La diversité, en effet, c’est aussi la place des seniors, des handicapés, des femmes…etc.
OR :
En ce qui concerne la diversité des origines ethniques, certes elle est bien présente dans nos SSII… mais elle résulte notamment d’une forte immigration économique (*) des informaticiens en provenant des pays à bas coûts (essentiellement du Maghreb, secondairement d’autres pays d’Afrique et d’Asie) que nous expliquons DAVANTAGE par des motivations de dumping social dans nos SSII (…) que par un véritable besoin de rechercher à l’étranger des profils (généralement débutants…) qui feraient défaut en France ou que nos employeurs rechigneraient à former (rappelons qu’il y actuellement près de 30 000 informaticiens au chômage, soit environ 5,8% de la profession).
(*) . Selon les statistiques de l’OCDE (division des migrations internationales), les immigrés représentent, en France et en 2007, 17,4% des actifs (hors chômeurs) exerçant dans l’informatique et 16,5 % dans les services aux entreprises, contre une moyenne de 11,3 % pour l’ensemble de la population active (source : Le Monde, 27.02.2010).
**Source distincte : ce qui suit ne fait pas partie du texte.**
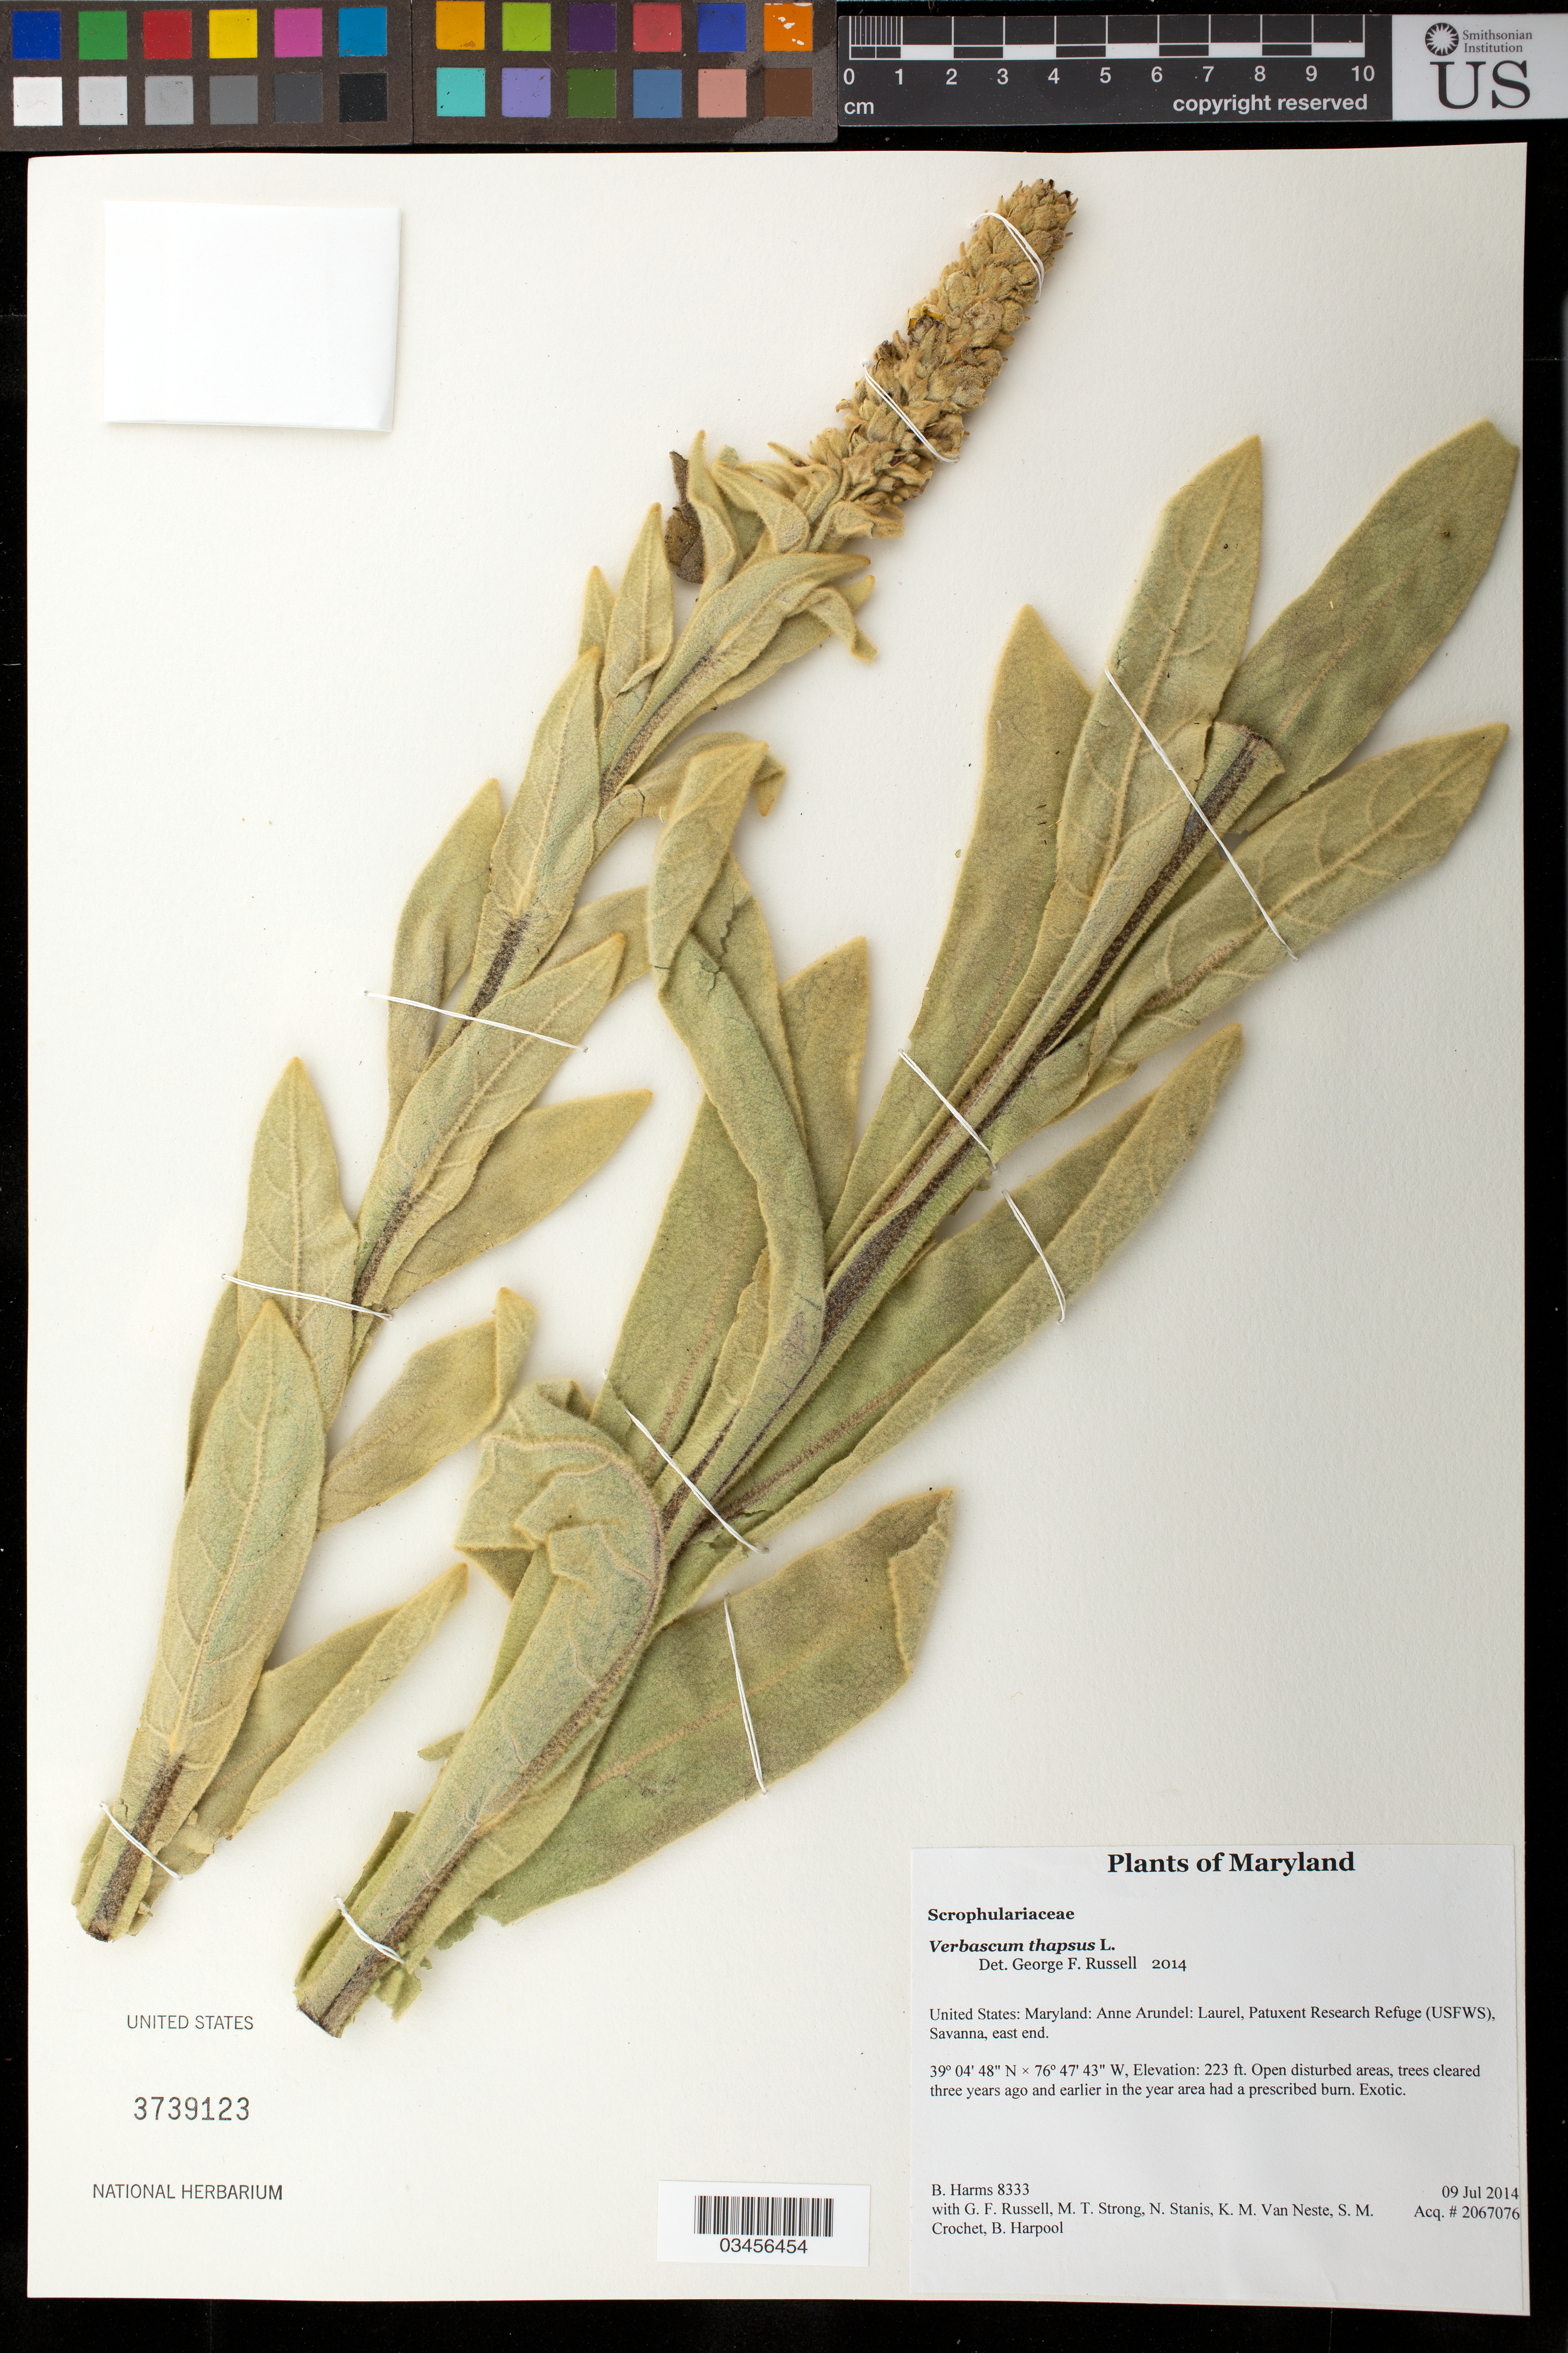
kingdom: Plantae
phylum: Tracheophyta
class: Magnoliopsida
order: Lamiales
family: Scrophulariaceae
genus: Verbascum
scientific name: Verbascum thapsus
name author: L.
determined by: Russell, George F., (UNITED STATES)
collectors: B. Harms, G. Russell, M. T. Strong, N. Stanis, K. M. Van Neste & S. M. Crochet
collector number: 8333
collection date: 2014-07-09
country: United States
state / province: Maryland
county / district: Anne Arundel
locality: Laurel, Patuxent Research Refuge (USFWS), Savanna, east end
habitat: Open disturbed areas, trees cleared three years ago and earlier in the year area had a prescribed burn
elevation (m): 68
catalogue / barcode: US 3739123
. De même, selon l’étude d’impact réalisée en mars 2010 par l’Assemblée Nationale dans le cadre du projet de loi "relatif à l’immigration, à l’intégration et à la nationalité", les métiers de l’informatique représentent pas moins de 70 % de l’ensemble des autorisations de travail délivrées pour les métiers figurant sur la liste des métiers ouverts sans opposition de l’emploi, quand les métiers du BTP en représentent eux 15 % !!!
En ce qui concerne, par contre, les personnes handicapées, elles représentent 0,58 % des effectifs dans les entreprises informatiques, contre 2,9 % en moyenne dans les entreprises françaises (à lire : Emploi des personnes handicapées : le secteur informatique est à la traîne).
Mais nous supposons qu’il s’agit là surtout (surtout mais pas seulement…) d’un problème de formation des handicapés aux métiers de l’informatique. Des progrès récents sont signalés dans certaines SSII (article à lire, Atf Gaia…).
Quant aux femmes, elles ne représentent environ que 15% des effectifs des TIC, mais nous pensons qu’il s’agit là davantage d’une question de choix personnels (…) que d’un problème de discrimination négative. A signaler toutefois ce contre-exemple récent.
Quoi qu’il en soit, la réalité est implacable : qu’il s’agisse de problèmes intrinsèques (discriminations…) OU de facteurs extrinsèques (pénurie de candidates…), les entreprises des TIC, et notamment les SSII, sont - encore et toujours - l’un des PIRES EXEMPLES en France en matière de DIVERSITÉ… au sens global du terme.